文趣网 > 其他小说 > 赴野拾糖 > 1. 决堤
    天色向晚,唐时茵已经没日没夜加班一个月了。

    林夏实在看不下去,拖过张椅子挨着她坐下,“陈禹今天又给我打电话了。”

    唐时茵握笔的手一顿,显示屏上的线条走了形。

    下一秒又听见她说:“我没理他。”

    “嗯。”

    唐时茵删了又删,始终画不好那条线,心底漫开一层无力的浮躁。

    林夏往她身前凑了凑:“明天我准你一天假,谈合作的事我跟小徐去就行。你专心陪学弟逛校园,吸收下男大的荷尔蒙,说不定有看上眼的呢。离开了陈禹这片死水,去奔赴你辽阔的爱情蓝海吧!”

    唐时茵拍开挡视线的脑袋,“我不谈比我小的。”

    “嗐,那不还有研究生嘛,再不济还有家长、教授……我看那刚上任的副校长也是风华正茂。”

    唐时茵:"……”

    “茵茵,到时候记得也给我留意下,”林夏亲昵地环上她的肩,“我的审美你是知道的。不跟你说了,我要去dating了,你也早点回家。么~”

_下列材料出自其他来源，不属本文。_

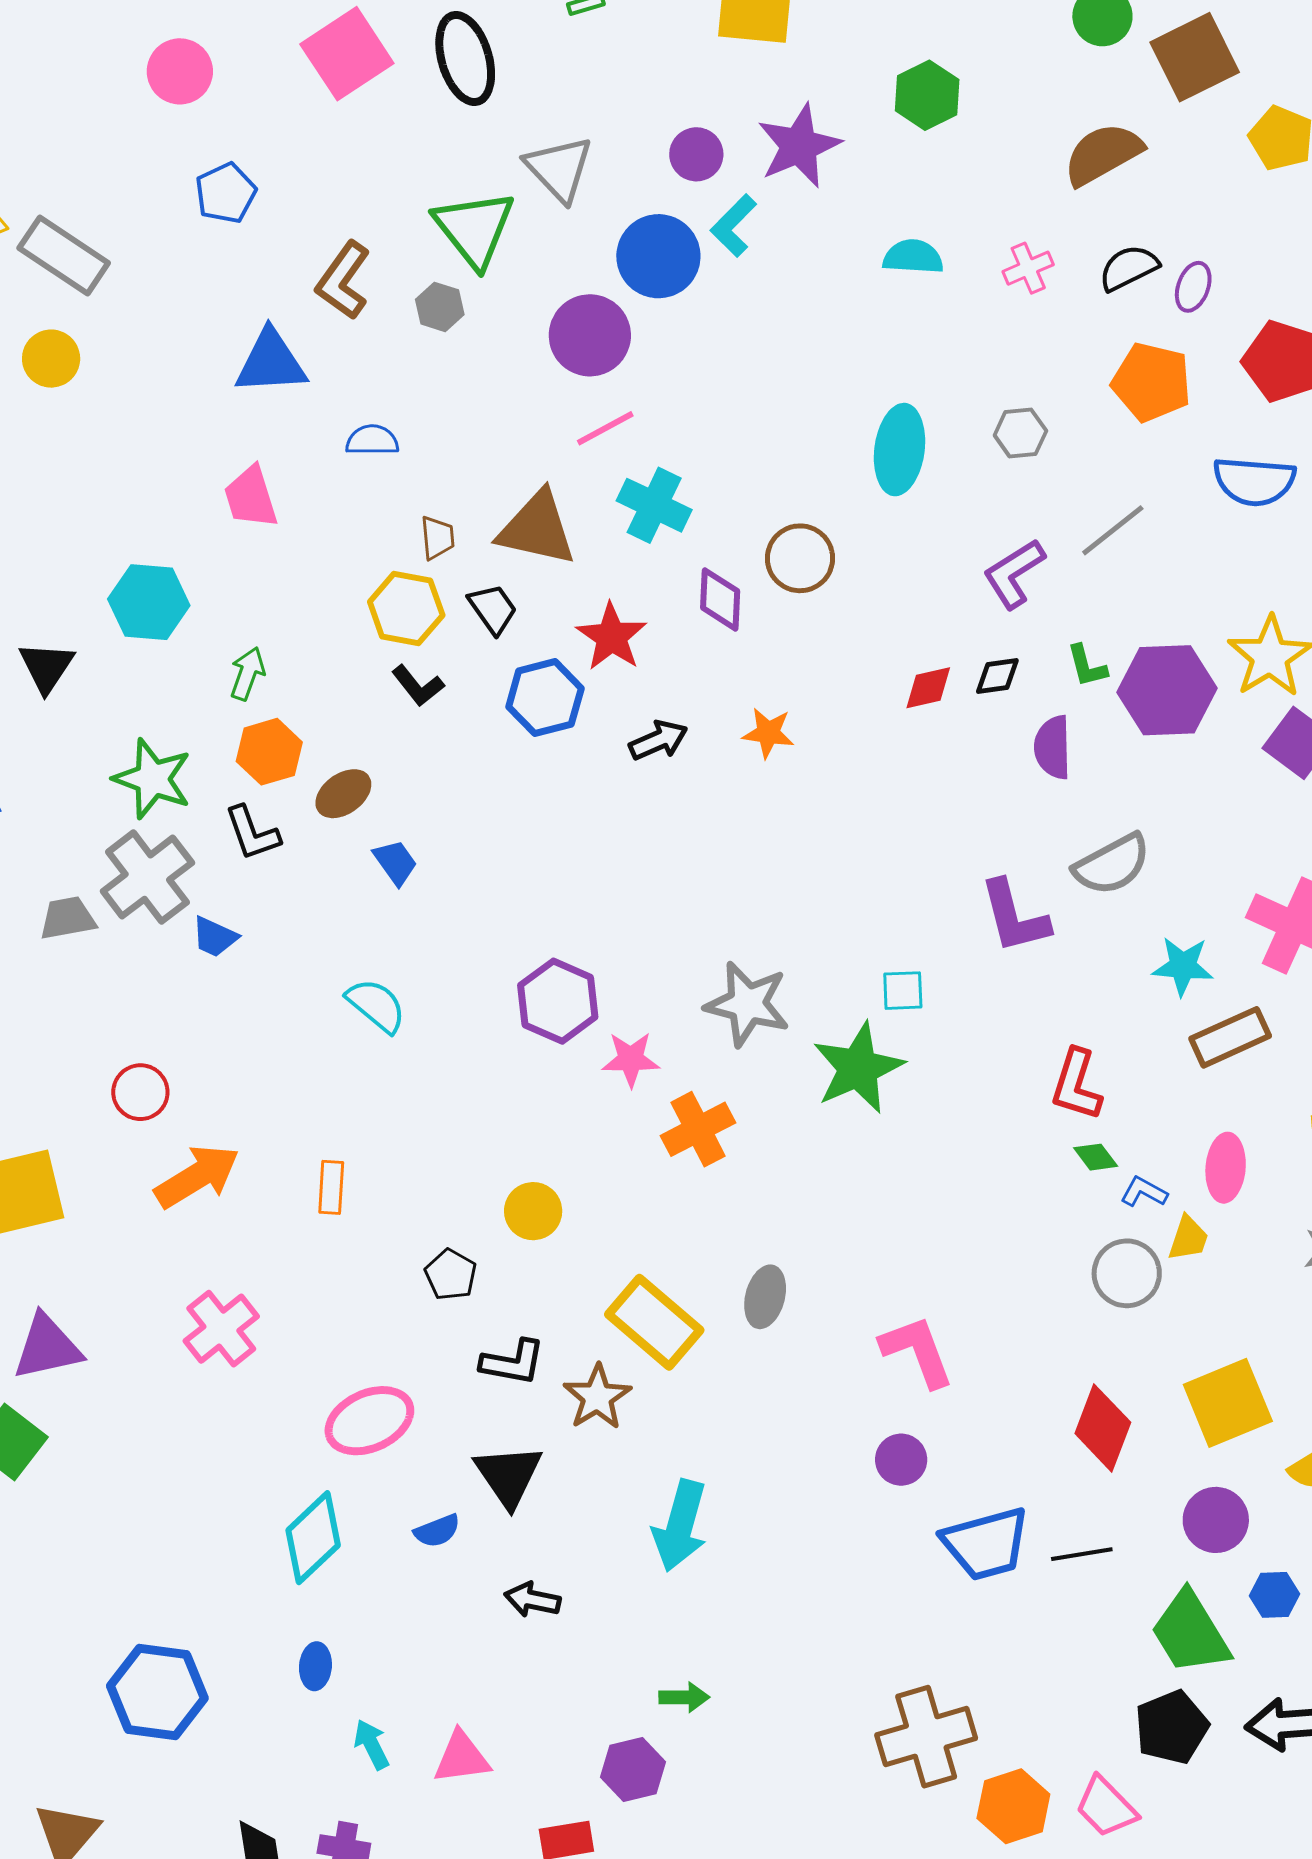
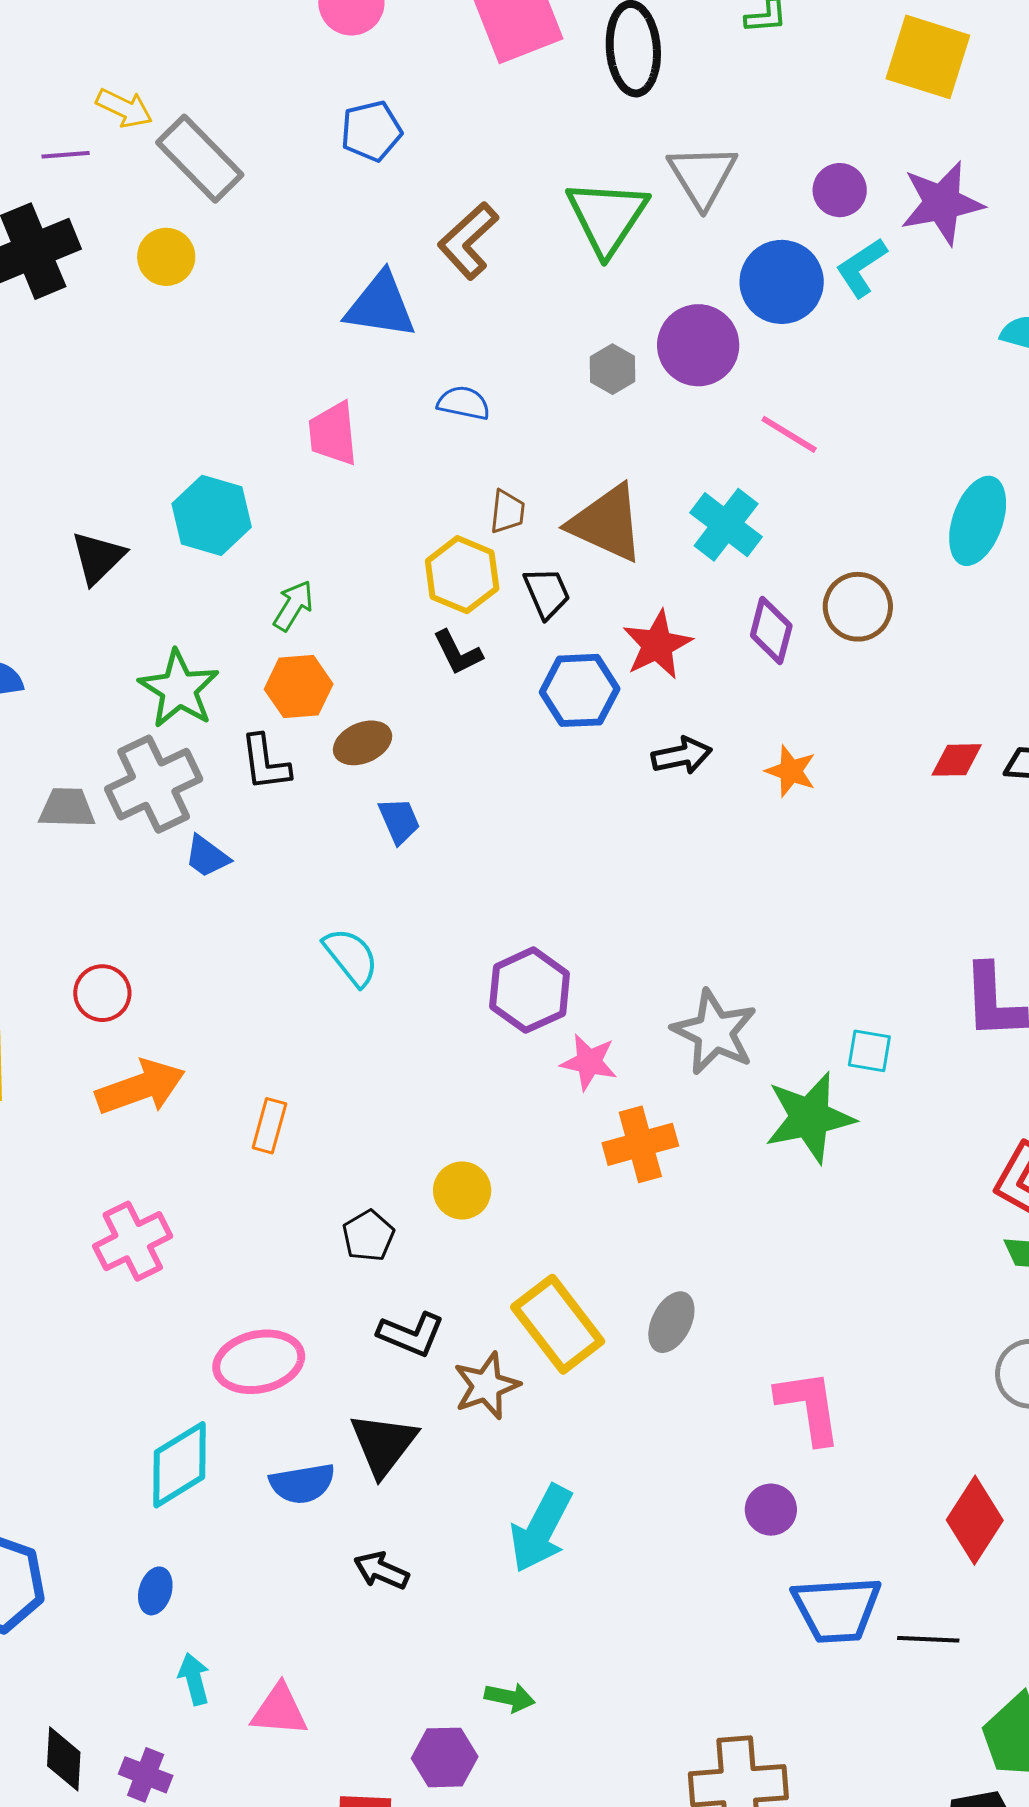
gray hexagon: (440, 307) -> (612, 369), moved
pink line: (605, 428) -> (789, 434), moved, turned 48
blue semicircle: (437, 1531) -> (302, 1484), size x1.4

    她在唐时茵侧颊上留下个鲜红的唇印,扭着细腰走人了。

    唐时茵叹了口气,指尖刚落回数位板,门口突然探出一颗脑袋——

    林夏半道又踅回来,正扒着门框,指着她:“赶快回家!不许浪费我们公司的电费。”

    唐时茵哭笑不得,举手做投降状。

    *

    翌日午后一点,暑气蒸腾。

    东城大学,男生宿舍楼。

    小猫跟碾过走廊瓷砖,发出低浅哒哒声,停在了313门前。

    唐时茵刚应酬完合作方,她化着淡妆,素白垂感衬衫搭配浅灰色西装裤,勾勒出窈窕有致的身形。

    她抬手屈指叩门,力道刚落,那扇虚掩着的门便顺势缓缓向内敞开,屋内景象猝不及防撞入眼帘——

    男人背对着门口,正扯着领口脱衣,手臂抬起瞬间,肩胛骨随动作微微顶起,匀净小麦色覆在起伏的肌理上,背阔肌顺着脊柱清晰铺开,腰线尽数收进裤腰。

    听到声响,他转过身……

    正面匀称紧实的腰腹线条也彻底暴露在唐时茵眼前。

    前后风光尽数被她看光,唐时茵眨眨眼,坦然挪开视线,“抱歉,我刚刚想敲门,门自己开了。”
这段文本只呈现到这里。